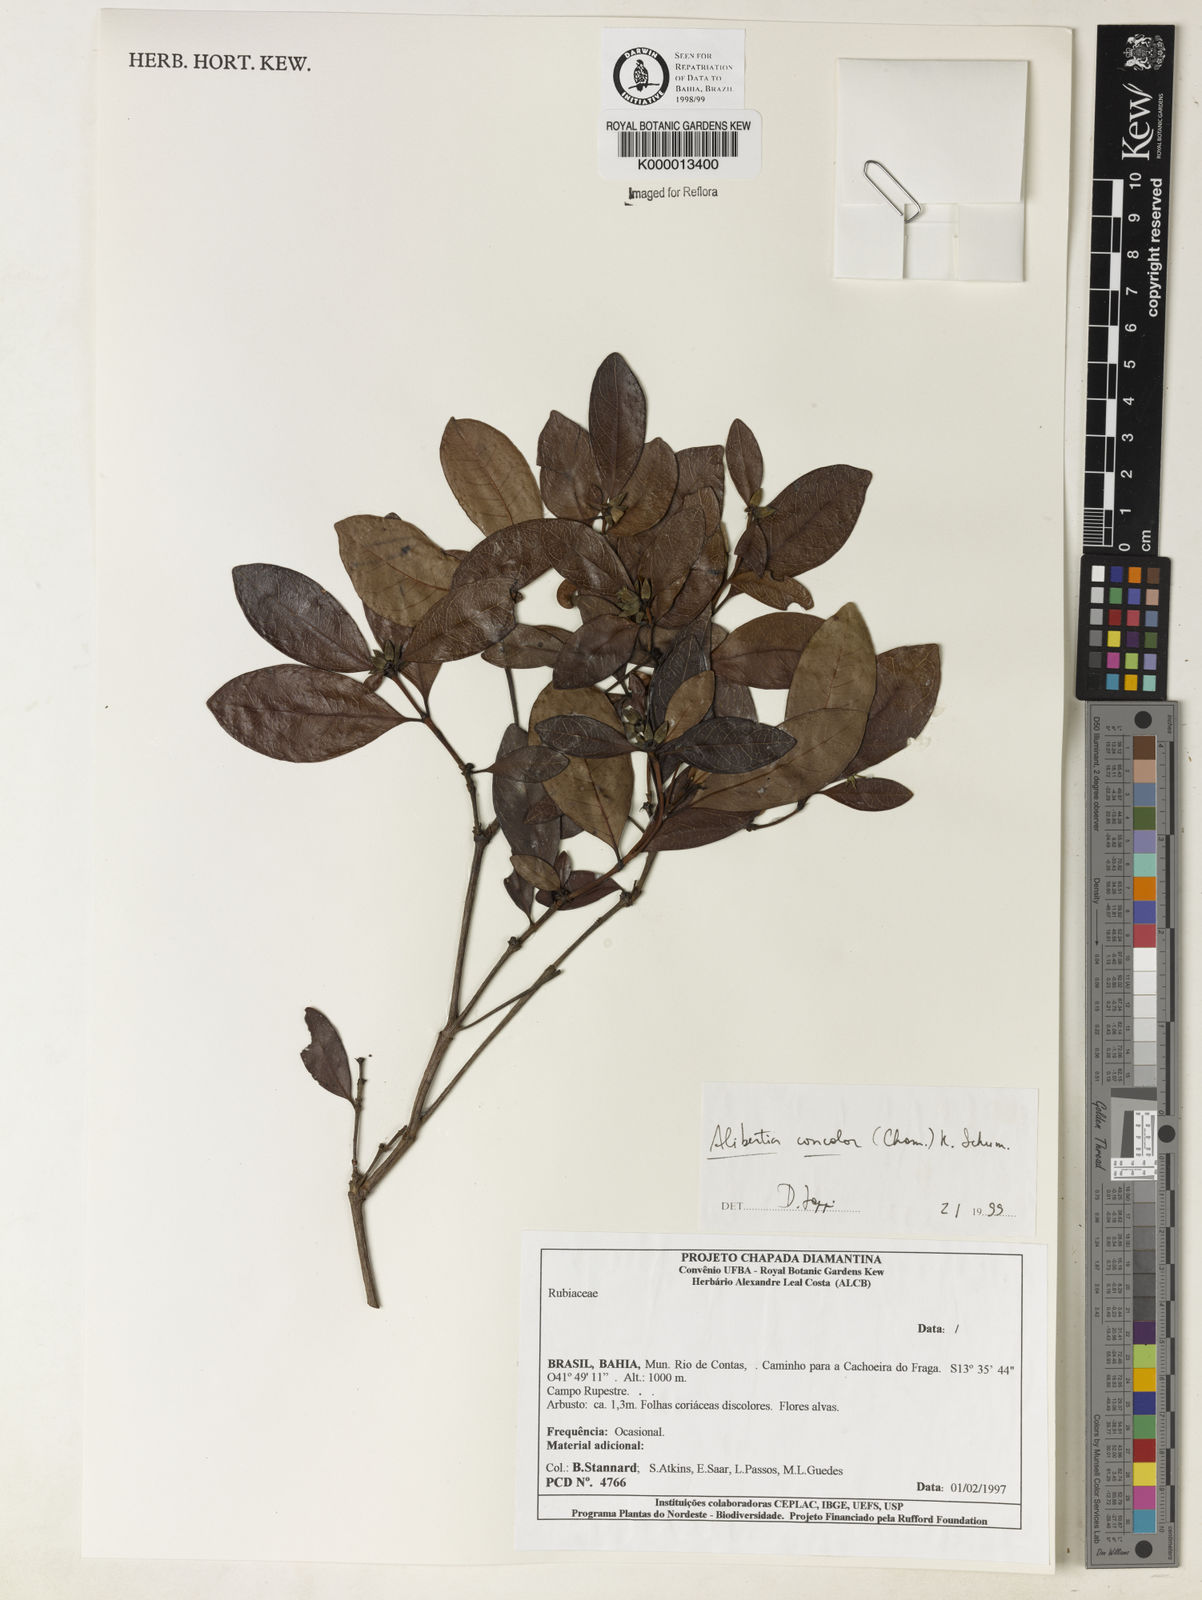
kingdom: Plantae
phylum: Tracheophyta
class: Magnoliopsida
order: Gentianales
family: Rubiaceae
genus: Cordiera
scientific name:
====
[Exercise brief] Could you set down every line of the rows above word for word, leaving out the pictures?

[Written solution]
kingdom: Plantae
phylum: Tracheophyta
class: Magnoliopsida
order: Gentianales
family: Rubiaceae
genus: Cordiera
scientific name:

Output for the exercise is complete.